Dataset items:
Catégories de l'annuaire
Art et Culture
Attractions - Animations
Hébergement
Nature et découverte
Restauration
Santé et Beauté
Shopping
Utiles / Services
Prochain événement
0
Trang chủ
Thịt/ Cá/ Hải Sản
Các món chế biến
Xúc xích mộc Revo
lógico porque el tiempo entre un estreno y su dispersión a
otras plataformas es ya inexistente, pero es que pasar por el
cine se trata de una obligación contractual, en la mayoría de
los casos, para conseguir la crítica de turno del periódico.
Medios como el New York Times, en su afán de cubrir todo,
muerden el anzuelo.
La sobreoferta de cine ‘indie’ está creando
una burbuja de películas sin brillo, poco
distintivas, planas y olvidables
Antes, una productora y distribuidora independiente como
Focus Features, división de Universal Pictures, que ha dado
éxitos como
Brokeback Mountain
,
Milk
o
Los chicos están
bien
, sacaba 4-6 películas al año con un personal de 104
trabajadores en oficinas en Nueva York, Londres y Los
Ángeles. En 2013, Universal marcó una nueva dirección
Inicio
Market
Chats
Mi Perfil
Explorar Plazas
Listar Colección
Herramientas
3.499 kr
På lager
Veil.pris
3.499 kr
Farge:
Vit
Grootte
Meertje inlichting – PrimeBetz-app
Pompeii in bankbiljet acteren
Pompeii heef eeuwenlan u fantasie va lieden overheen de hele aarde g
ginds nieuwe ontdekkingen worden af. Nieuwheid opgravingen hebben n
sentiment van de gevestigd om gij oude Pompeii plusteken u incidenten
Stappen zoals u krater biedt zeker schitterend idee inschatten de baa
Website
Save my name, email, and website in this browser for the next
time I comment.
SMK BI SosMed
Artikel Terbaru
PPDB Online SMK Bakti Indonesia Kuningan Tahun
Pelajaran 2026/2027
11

ACTION ITEM: Copy the listing above, changing every "Universal" to "Paramount" and leaving the rest as it stands.

RESULT OF THIS TASK:
Catégories de l'annuaire
Art et Culture
Attractions - Animations
Hébergement
Nature et découverte
Restauration
Santé et Beauté
Shopping
Utiles / Services
Prochain événement
0
Trang chủ
Thịt/ Cá/ Hải Sản
Các món chế biến
Xúc xích mộc Revo
lógico porque el tiempo entre un estreno y su dispersión a
otras plataformas es ya inexistente, pero es que pasar por el
cine se trata de una obligación contractual, en la mayoría de
los casos, para conseguir la crítica de turno del periódico.
Medios como el New York Times, en su afán de cubrir todo,
muerden el anzuelo.
La sobreoferta de cine ‘indie’ está creando
una burbuja de películas sin brillo, poco
distintivas, planas y olvidables
Antes, una productora y distribuidora independiente como
Focus Features, división de Paramount Pictures, que ha dado
éxitos como
Brokeback Mountain
,
Milk
o
Los chicos están
bien
, sacaba 4-6 películas al año con un personal de 104
trabajadores en oficinas en Nueva York, Londres y Los
Ángeles. En 2013, Paramount marcó una nueva dirección
Inicio
Market
Chats
Mi Perfil
Explorar Plazas
Listar Colección
Herramientas
3.499 kr
På lager
Veil.pris
3.499 kr
Farge:
Vit
Grootte
Meertje inlichting – PrimeBetz-app
Pompeii in bankbiljet acteren
Pompeii heef eeuwenlan u fantasie va lieden overheen de hele aarde g
ginds nieuwe ontdekkingen worden af. Nieuwheid opgravingen hebben n
sentiment van de gevestigd om gij oude Pompeii plusteken u incidenten
Stappen zoals u krater biedt zeker schitterend idee inschatten de baa
Website
Save my name, email, and website in this browser for the next
time I comment.
SMK BI SosMed
Artikel Terbaru
PPDB Online SMK Bakti Indonesia Kuningan Tahun
Pelajaran 2026/2027
11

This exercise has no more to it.